BWW Blog: Being Kind To Yourself
College has taught me the importance of being gentle with yourself, and I am still learning just how crucial this is. Northwestern University, as well as numerous other Universities/Colleges in the world demand much out of not only its students, but its faculty, and pushes us to places we've never been before. College contributes to our lives our highest highs and our lowest lows, and can create heartaches and headaches as we strive to be the best version of ourselves, whomever that person may be. We take classes, do homework, study for exams, take those exams, and beat ourselves up when we don't get the grade we wanted, or the grade we think will be "acceptable." The cycle then continues, and then we're driven crazy. This should not be the case. Many tools that one learns in higher education are tools that will help students greatly as they step into the world, and one of those tools includes being kind to yourself.
Earlier last week my acting teacher wanted my class to memorize our entire Greek Tragedy Messenger speeches to present to the class. Mind you, these speeches can go on for seven minutes, if not more, and we were in the season of midterms, auditions and callbacks, and mental drainage. We got into class, and when time to present it turned out that not everyone had the assignment completed; we were all hesitant to go up on the stage to show the class our work. My teacher, both very stern and loving, sitting among us as we fifteen students were dispersed throughout the audience seats, gave us one of her pep talks. As I sit worried, just a seat between me and my teacher, expecting to be chastised -- to be told that our work wasn't what and where it should be, and that we needed to be working deeper -- I couldn't believe how wrong I'd end up being. She told us that we were too hard on ourselves, and exclaimed just how beautiful our work is, how "flippin' good" it is. In those few short minutes she told us that we don't have the power yet to hate the work we produce because we haven't done everything yet, we're still learning. In the same breath she told us that instead of wishing we could do more and be better than we are, look at what we can do right now that we couldn't do a year ago. She said that we need to be proud of our work, to go up and have fun and to be happy with what we have. I began to cry, because very few times have I had a professor or administrator in college tell me to be happy with where I am right now.

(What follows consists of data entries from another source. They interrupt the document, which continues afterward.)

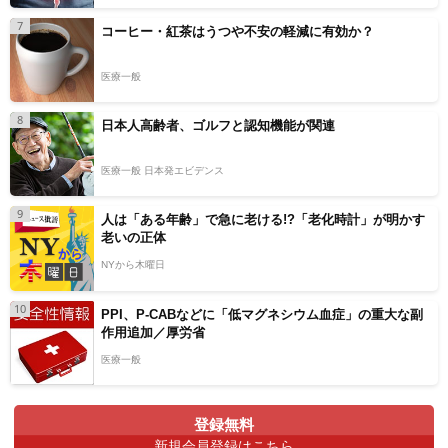
7
コーヒー・紅茶はうつや不安の軽減に有効か？
医療一般
8
日本人高齢者、ゴルフと認知機能が関連
医療一般 日本発エビデンス
9
人は「ある年齢」で急に老ける!?「老化時計」が明かす
老いの正体
NYから木曜日
10
PPI、P-CABなどに「低マグネシウム血症」の重大な副
作用追加／厚労省
医療一般
登録無料
新規会員登録はこちら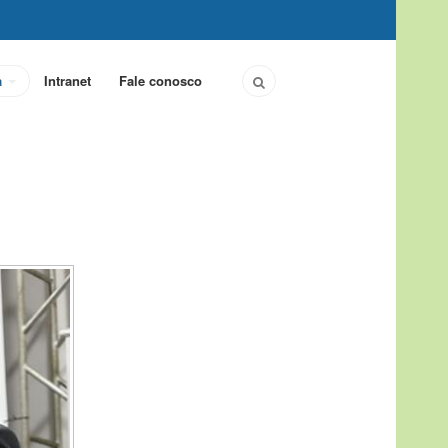
a
Intranet
Fale conosco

This doesn't go without saying that we should always be striving to give as much as we can in each moment. Today in ballet my teacher, a wonderful instructor, told us about her new exercise classes at a place called OrangeTheory Fitness. Her classes are around fifty-five minutes each, and after, she leaves, takes a shower, and comes to campus to teach. She has fifty-five minutes to give all she can that day, and granted, leave very sore, but at least stronger than she was when she arrived. She then asked us, "are you challenging yourself?" College is only four years, and we can either let this time pass us by -- getting by through investing just a portion of ourselves -- or invest all we have in every moment, knowing that we will learn more as we do, and being kind to ourselves and where we are that day. If I give all I can, all I have to give, and accept that, then I shouldn't need to worry about what I can't dobut focus on what I can.
This reminds me of the time Heather Headley spoke to Northwestern students when I was a freshman. In the topic of competition and trying to be better than someone else, we were told to focus on ourselves, and not others. The only person you have to beat is yourself, to be better than who you were, but to take it day by day. If you're an actor, you don't need to become the Meryl Streep or Denzel Washington of your generation, just be the best you that you can be today, and remember that who that person is can do so much more than they could in the past.
As I said before, we ache so much in school as we strive to be the best version of ourselves, but it's important to know that as long as you've grown from yesterday: learned something new, fixed a mistake, spent time with friends, encouraged others, encouraged yourself, you are already the best version of yourself. There will always be ways to become better, yes, but the trap many students fall into is believing that they aren't already great, you are! When we divorce our inner thoughts from feelings of not feeling enough, we will be able to truly see that who we are now should be enough for ourselves.